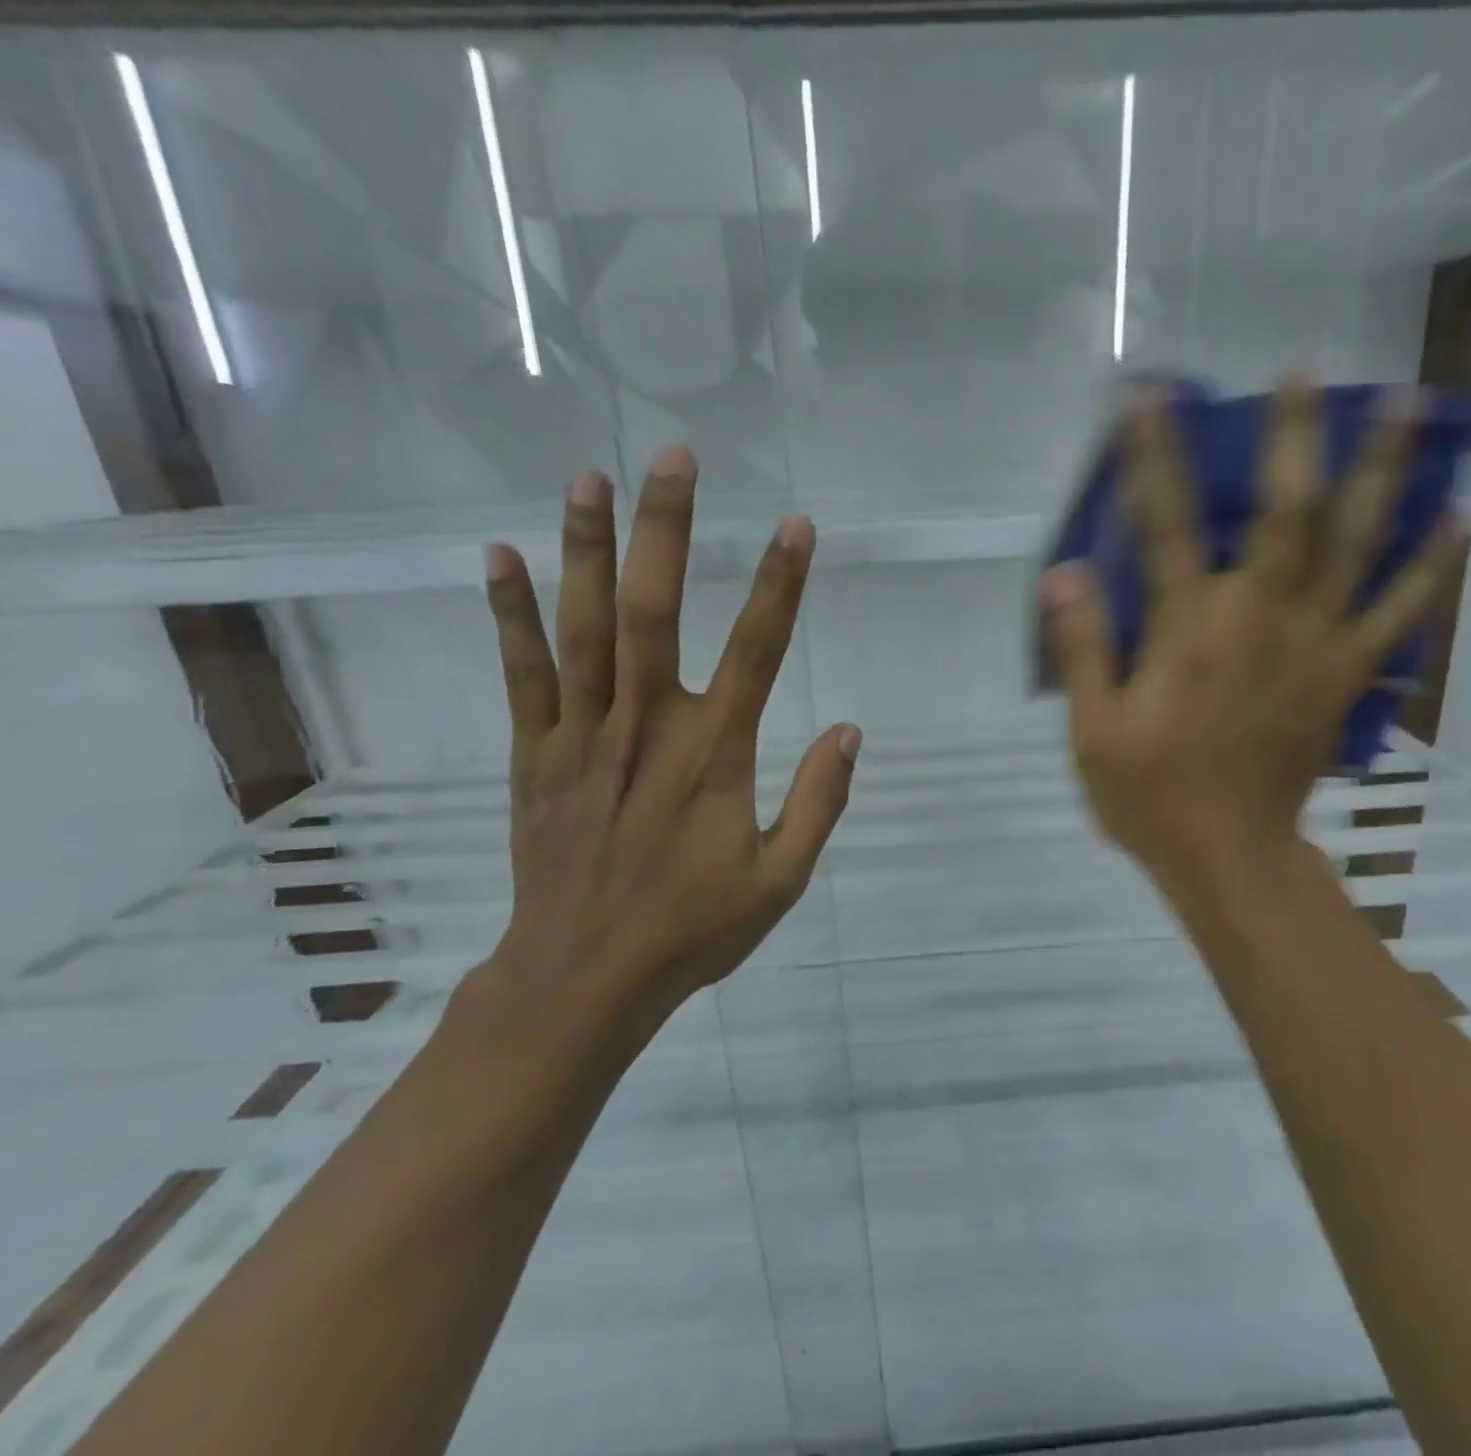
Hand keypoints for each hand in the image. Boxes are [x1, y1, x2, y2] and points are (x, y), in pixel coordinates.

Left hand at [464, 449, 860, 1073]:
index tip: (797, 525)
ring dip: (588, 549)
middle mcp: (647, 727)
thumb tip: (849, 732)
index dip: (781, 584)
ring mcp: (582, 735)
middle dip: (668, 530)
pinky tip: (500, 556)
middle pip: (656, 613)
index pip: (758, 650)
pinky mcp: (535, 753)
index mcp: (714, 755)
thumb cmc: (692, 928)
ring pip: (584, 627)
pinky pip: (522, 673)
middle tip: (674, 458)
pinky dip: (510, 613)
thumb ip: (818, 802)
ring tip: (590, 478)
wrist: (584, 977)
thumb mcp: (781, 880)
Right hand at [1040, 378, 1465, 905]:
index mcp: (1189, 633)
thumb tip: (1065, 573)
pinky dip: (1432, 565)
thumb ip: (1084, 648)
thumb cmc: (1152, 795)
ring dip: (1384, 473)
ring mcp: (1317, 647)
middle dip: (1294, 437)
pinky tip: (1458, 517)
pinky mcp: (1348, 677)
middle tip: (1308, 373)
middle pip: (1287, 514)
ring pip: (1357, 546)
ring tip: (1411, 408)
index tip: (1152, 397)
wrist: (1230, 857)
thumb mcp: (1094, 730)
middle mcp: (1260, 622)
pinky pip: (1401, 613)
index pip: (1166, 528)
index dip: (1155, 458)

---*---

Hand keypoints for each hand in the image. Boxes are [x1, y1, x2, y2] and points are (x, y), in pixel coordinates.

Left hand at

---*---

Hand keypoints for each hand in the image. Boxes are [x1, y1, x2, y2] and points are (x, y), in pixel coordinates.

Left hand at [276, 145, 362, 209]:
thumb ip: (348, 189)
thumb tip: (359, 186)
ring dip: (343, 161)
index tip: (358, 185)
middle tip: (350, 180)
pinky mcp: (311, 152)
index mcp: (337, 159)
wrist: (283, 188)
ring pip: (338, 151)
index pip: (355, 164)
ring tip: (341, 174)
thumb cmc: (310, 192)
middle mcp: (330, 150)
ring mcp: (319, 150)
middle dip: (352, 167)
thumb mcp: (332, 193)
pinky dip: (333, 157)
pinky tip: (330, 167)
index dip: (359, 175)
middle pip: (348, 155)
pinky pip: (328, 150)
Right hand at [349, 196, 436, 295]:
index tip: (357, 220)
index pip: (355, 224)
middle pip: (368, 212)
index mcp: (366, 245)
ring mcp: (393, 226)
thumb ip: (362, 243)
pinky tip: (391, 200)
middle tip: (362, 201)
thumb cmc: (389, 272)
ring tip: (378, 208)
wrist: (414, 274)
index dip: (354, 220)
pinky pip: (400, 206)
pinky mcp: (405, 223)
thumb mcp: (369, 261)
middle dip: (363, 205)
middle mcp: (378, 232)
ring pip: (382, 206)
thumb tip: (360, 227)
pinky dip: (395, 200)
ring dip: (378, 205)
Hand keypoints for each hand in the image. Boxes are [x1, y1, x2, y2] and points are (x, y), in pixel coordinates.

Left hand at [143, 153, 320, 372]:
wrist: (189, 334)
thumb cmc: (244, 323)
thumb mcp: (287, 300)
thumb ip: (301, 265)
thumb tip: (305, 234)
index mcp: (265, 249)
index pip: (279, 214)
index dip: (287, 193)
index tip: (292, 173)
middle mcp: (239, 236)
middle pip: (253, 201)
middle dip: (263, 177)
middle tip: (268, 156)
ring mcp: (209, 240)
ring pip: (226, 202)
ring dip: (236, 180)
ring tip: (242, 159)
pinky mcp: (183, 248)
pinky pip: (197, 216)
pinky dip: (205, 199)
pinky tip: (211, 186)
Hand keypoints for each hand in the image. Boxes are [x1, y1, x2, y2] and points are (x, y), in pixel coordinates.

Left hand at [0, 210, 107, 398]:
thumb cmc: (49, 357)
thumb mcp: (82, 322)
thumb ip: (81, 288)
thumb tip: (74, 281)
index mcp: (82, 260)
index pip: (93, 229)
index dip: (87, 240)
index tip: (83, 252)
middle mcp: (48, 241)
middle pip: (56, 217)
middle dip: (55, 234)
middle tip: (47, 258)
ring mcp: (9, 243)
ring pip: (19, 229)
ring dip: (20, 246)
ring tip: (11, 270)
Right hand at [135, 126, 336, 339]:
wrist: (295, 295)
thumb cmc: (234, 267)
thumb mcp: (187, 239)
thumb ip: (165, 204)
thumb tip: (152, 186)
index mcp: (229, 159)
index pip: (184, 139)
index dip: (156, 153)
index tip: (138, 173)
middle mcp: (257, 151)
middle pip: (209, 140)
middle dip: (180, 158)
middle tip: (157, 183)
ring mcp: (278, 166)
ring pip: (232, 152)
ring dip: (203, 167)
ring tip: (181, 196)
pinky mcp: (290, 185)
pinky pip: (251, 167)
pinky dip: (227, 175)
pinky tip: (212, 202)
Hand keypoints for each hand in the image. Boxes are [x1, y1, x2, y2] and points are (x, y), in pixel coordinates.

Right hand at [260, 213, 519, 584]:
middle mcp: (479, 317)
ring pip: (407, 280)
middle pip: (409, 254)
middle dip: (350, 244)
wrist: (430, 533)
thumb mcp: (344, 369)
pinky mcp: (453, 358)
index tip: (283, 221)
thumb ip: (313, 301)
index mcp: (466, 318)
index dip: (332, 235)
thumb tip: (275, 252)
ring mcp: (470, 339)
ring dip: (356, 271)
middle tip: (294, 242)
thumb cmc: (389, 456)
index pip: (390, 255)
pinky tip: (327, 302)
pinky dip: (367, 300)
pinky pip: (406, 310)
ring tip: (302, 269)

---*---

**Problem to solve**
In the material above, transcribe exactly the lines beginning at the one with "pinky dip: (1432, 565)" and ending at the one with "wrist: (1230, 857)", both included.

**Task output**
pinky dip: (1432, 565)
thumb ip: (1084, 648)
thumb cmc: (1152, 795)
ring dip: (1384, 473)
ring mcp: (1317, 647)
middle dip: (1294, 437)
pinky tip: (1458, 517)
pinky mcp: (1348, 677)
middle tip: (1308, 373)
middle pip: (1287, 514)
ring pip: (1357, 546)
ring tip: (1411, 408)
index tip: (1152, 397)
wrist: (1230, 857)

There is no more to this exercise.